* Work order: Your copy should hold the lines below from the first through the one that contains "ring dip: (232, 151)", each retyped exactly, and no pictures.

++++++++++

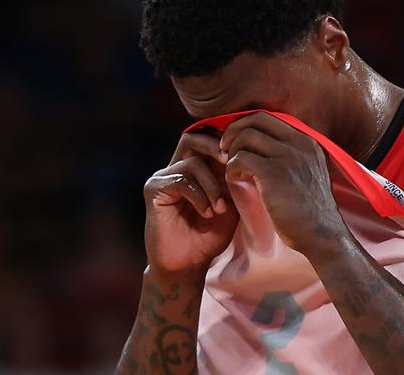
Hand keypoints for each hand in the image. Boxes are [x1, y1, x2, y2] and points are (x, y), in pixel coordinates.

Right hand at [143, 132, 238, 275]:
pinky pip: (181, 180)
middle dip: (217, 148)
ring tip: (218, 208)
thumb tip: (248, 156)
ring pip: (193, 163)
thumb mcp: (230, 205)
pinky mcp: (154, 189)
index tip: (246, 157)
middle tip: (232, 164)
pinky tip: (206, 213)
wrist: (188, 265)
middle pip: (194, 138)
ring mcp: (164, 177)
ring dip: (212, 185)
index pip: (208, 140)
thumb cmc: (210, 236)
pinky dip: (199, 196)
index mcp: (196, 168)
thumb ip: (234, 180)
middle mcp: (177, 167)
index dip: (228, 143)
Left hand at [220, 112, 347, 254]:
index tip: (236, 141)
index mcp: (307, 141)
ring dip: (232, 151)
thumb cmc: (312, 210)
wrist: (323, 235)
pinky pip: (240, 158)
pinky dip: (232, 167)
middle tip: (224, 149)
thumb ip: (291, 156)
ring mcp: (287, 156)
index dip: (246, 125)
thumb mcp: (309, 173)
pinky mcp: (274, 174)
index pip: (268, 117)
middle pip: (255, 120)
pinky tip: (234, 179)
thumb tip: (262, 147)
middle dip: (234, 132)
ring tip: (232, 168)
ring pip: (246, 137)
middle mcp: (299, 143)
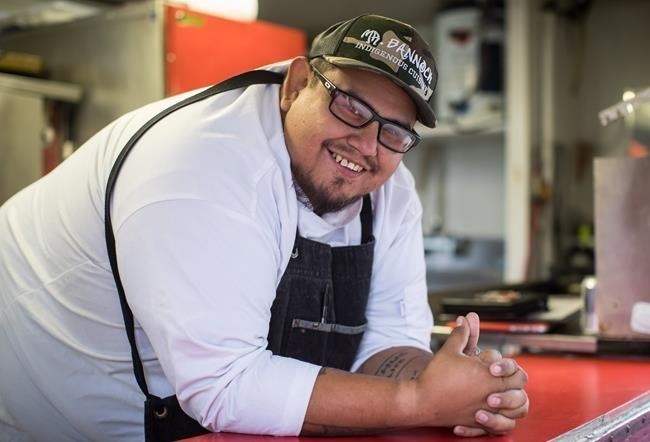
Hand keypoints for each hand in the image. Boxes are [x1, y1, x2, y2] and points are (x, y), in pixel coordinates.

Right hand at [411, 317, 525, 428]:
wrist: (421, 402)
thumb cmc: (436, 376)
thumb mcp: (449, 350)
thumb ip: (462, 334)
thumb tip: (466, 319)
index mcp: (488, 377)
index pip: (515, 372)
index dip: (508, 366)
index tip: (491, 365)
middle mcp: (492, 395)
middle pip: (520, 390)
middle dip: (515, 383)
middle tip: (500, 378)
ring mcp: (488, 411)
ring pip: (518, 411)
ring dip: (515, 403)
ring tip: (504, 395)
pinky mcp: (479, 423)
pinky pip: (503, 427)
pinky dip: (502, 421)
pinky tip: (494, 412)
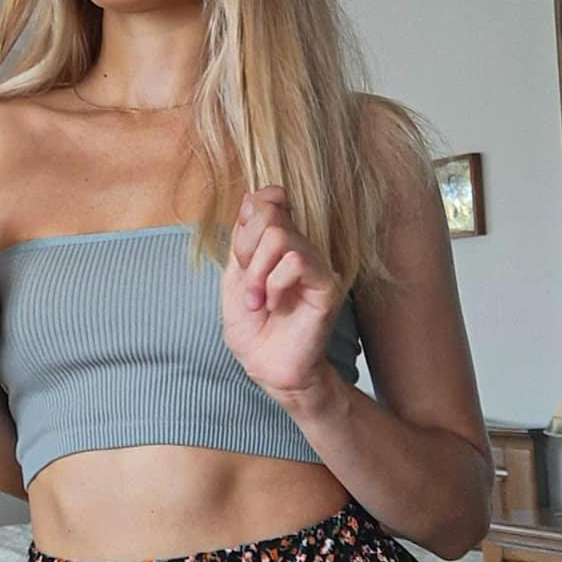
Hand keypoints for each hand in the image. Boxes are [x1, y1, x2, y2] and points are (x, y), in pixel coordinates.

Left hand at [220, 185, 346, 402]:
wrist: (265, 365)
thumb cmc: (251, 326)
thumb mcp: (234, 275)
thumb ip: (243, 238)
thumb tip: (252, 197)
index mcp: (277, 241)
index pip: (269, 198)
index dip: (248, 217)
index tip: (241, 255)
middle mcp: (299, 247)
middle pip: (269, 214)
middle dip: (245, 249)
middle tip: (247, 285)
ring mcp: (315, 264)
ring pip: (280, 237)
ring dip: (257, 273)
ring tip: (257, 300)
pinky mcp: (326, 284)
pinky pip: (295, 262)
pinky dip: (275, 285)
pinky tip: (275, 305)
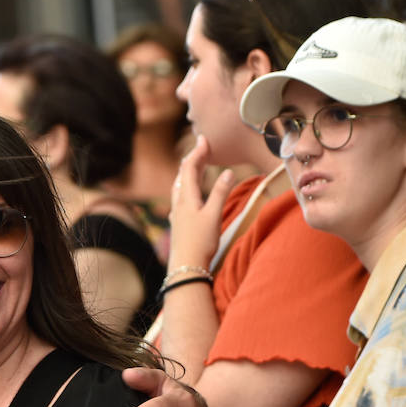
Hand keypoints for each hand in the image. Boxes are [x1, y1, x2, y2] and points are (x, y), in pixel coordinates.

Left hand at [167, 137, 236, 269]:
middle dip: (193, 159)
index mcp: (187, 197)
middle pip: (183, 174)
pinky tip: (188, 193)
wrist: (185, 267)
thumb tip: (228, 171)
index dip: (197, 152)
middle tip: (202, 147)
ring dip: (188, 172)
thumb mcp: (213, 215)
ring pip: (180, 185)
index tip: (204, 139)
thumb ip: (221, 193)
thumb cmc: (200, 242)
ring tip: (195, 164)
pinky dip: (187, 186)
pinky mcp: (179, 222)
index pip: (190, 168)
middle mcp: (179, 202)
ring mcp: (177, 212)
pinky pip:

++++++++++

* Result for this task:
Hand keypoints for each hand in the image. Boxes are [x1, y1, x2, y2] and points are (x, y), in pixel coordinates.

Right hand at [143, 132, 238, 275]:
pinky pip: (181, 180)
middle dip: (217, 148)
ring tip: (218, 208)
thumb tip: (248, 156)
ring pip: (193, 163)
thumb mcp: (230, 205)
pinky mcp: (154, 189)
index tip: (246, 157)
middle tip: (232, 164)
pinky tip: (206, 213)
wrist: (188, 265)
middle pip: (194, 138)
ring mcp: (164, 177)
ring dip: (212, 185)
index pip: (208, 140)
thumb cmc: (210, 236)
pinky dip: (199, 196)
index mcp: (196, 168)
thumb ip: (234, 180)
middle mcp: (177, 167)
index dip: (228, 143)
Left hand at [220, 112, 347, 254]:
index tip: (236, 141)
index mcp: (307, 141)
ring dip: (232, 151)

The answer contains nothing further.